Exploratory Data Analysis:  MLS Salary 2007 - 2017
--------------------------------------------------

This is my first submission to Kaggle where I analyze Major League Soccer player salaries and how they have changed since 2007.  Any comments and feedback are welcome. 

 1. Import the Data
 2. Clean the Data
 3. Analyze the Data
 4. Plot the Data (Still In-Progress)

## Importing the Data ##

I imported all 11 csv files of data and concatenated them into one data frame, named **df_mls**.

In [None]:
# Import the necessary Python libraries
import numpy as np
import pandas as pd 
import glob, os.path
import matplotlib.pyplot as plt
%matplotlib inline
from subprocess import check_output

In [None]:
# Import all 11 csv files and concatenate them into one dataframe
path = r'../input/'
all_csv_files = glob.glob(os.path.join(path, "*.csv"))
dfs = [pd.read_csv(i).assign(Season=os.path.basename(i)) for i in all_csv_files]
df_mls = pd.concat(dfs, ignore_index=True)

In [None]:
# A new column named "Season" will be created and added to the new dataframe
df_mls['Season'] = df_mls['Season'].str.replace('mls-salaries-', '')
df_mls['Season'] = df_mls['Season'].str.replace('.csv', '')

In [None]:
# Observe the dataframe
df_mls.head()

In [None]:
# Check for any missing values
df_mls.count()

In [None]:
# Observe the missing data
null_data = df_mls[df_mls.isnull().any(axis=1)]
null_data

**After looking at the null values, I came to the following conclusions:**

 - The null values for **'first_name'** can be explained by certain players going by only one name, such as Kaka. 
 - The null values for the column **'club'** can be explained by them being  a free agent. 
 - The null values for **'position'** and **'guaranteed_salary'** and **'base_salary'** are due to missing data

**To Resolve the Null Values for 'first_name':**

I wrote a function to combine the **'first_name'** and **'last_name'** columns together which also takes into account when players have only a first name and add this value to a new column **'Name'**.

#### Data for review:
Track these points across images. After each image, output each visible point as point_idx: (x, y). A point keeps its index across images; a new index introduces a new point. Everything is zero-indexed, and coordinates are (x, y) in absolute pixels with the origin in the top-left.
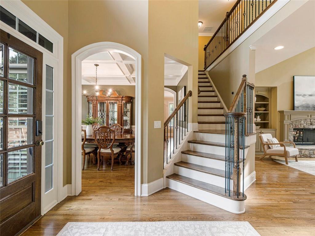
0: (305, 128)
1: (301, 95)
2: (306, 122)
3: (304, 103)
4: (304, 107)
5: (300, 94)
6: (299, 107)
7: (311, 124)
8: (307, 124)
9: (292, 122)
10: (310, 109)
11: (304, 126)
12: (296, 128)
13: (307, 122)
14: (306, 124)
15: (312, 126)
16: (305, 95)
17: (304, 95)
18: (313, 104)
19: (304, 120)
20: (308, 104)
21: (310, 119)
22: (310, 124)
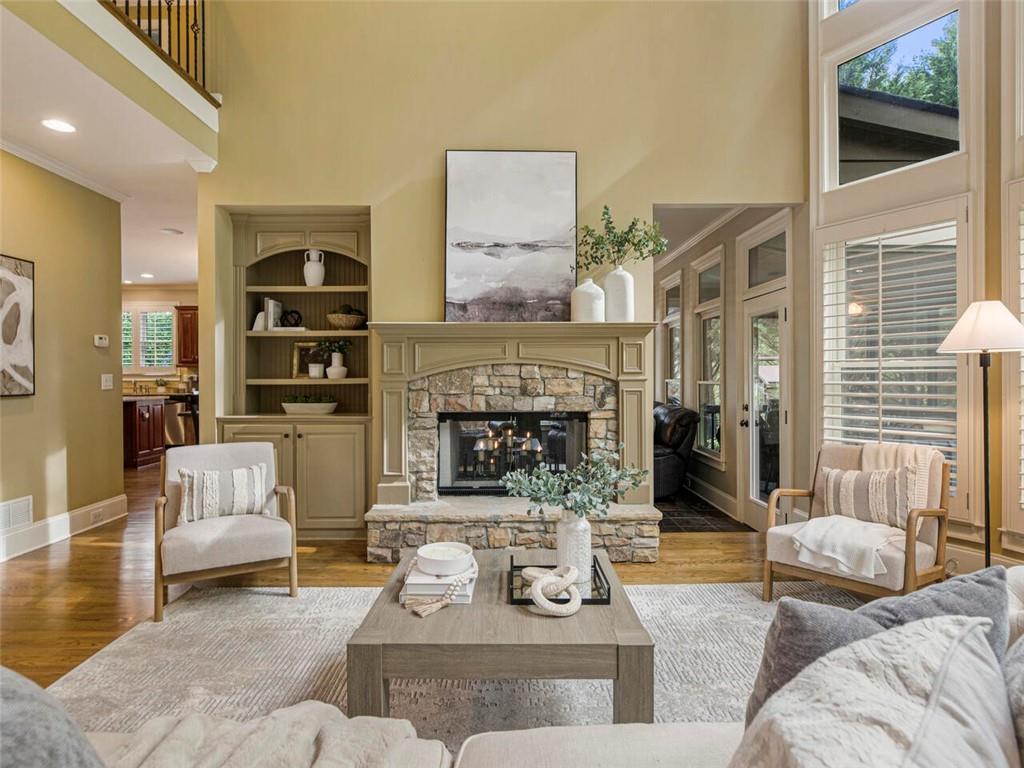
0: (492, 410)
1: (478, 246)
2: (496, 382)
3: (493, 285)
4: (494, 303)
5: (474, 241)
6: (469, 307)
7: (524, 392)
8: (505, 391)
9: (430, 382)
10: (526, 315)
11: (487, 403)
12: (451, 410)
13: (502, 379)
14: (501, 393)
15: (529, 399)
16: (503, 246)
17: (497, 245)
18: (542, 292)
19: (490, 371)
20: (517, 290)
21: (521, 365)
22: (517, 391)
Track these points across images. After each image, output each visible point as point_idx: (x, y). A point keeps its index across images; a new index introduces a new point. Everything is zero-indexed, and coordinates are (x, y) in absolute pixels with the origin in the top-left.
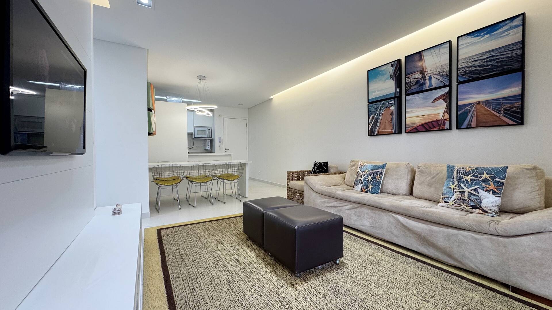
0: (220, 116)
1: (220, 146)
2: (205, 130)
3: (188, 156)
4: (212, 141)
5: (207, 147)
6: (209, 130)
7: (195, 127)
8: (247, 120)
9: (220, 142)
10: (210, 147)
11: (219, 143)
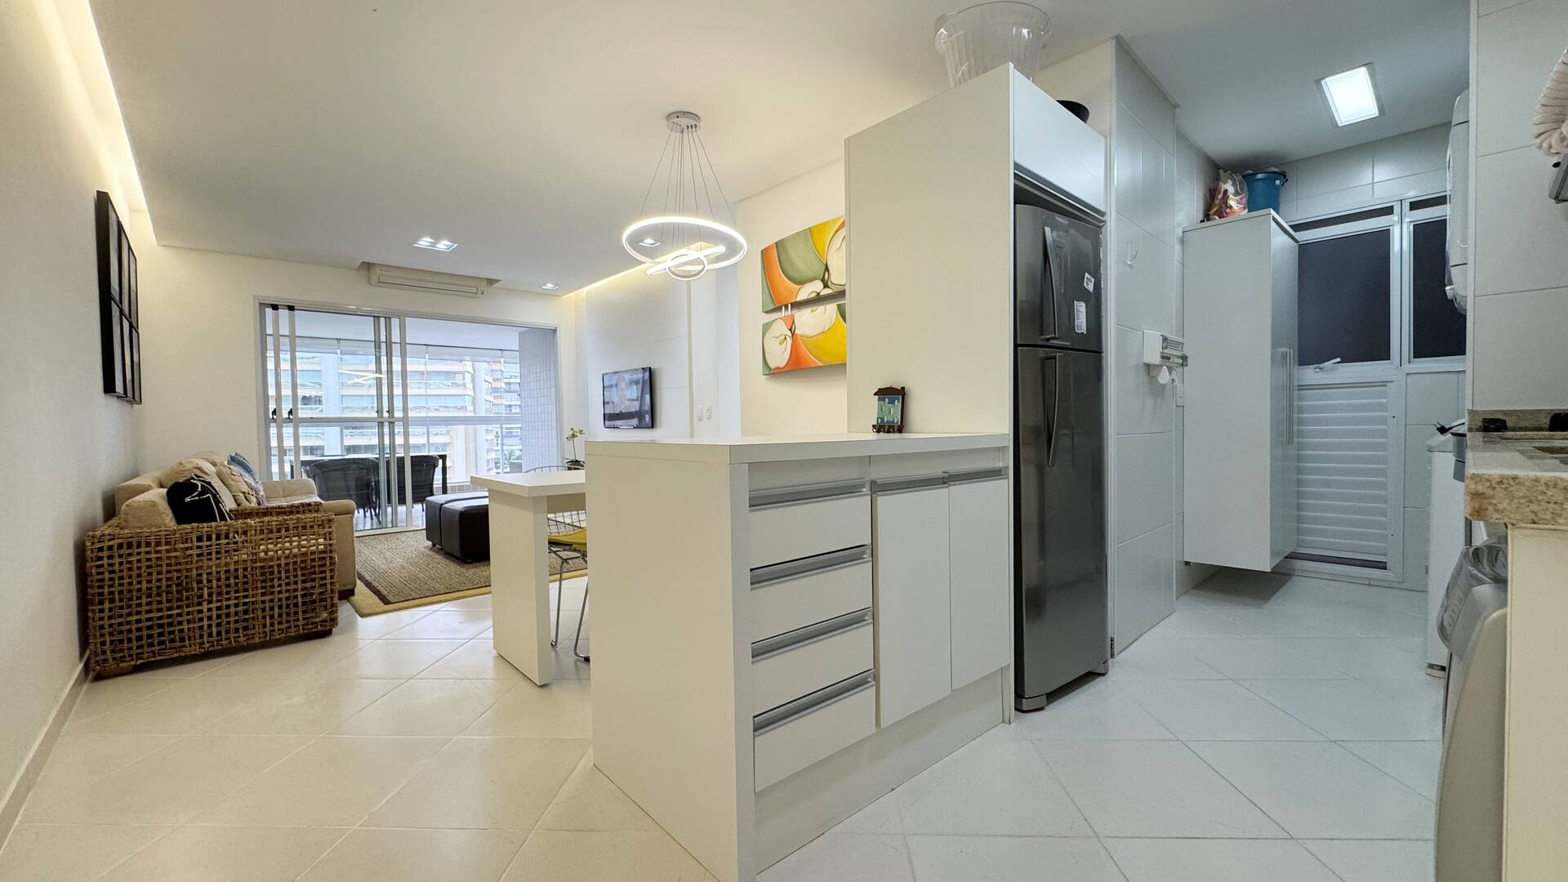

#### Aim of the exercise:
Pick up the MLS salary analysis after its final sentence and write what comes next.

#### Expected output:
In [None]:
# Create a new Column "Name" that combines first and last name together 
def fullname(x, y):
    if str(x) == "nan":
        return str(y)
    else:
        return str(x) + " " + str(y)

In [None]:
# Apply fullname functon to the dataframe
df_mls['Name'] = np.vectorize(fullname)(df_mls['first_name'], df_mls['last_name'])

In [None]:
# Check to see if the function worked sucessfully
df_mls.head()

In [None]:
# Drop the 'last_name' and 'first_name' columns
df_mls = df_mls.drop(['last_name', 'first_name'], axis = 1)

In [None]:
# Rearrange the order of the columns
df_mls = df_mls[['Season', 'club', 'Name', 'position', 'guaranteed_compensation', 'base_salary']]
df_mls.head()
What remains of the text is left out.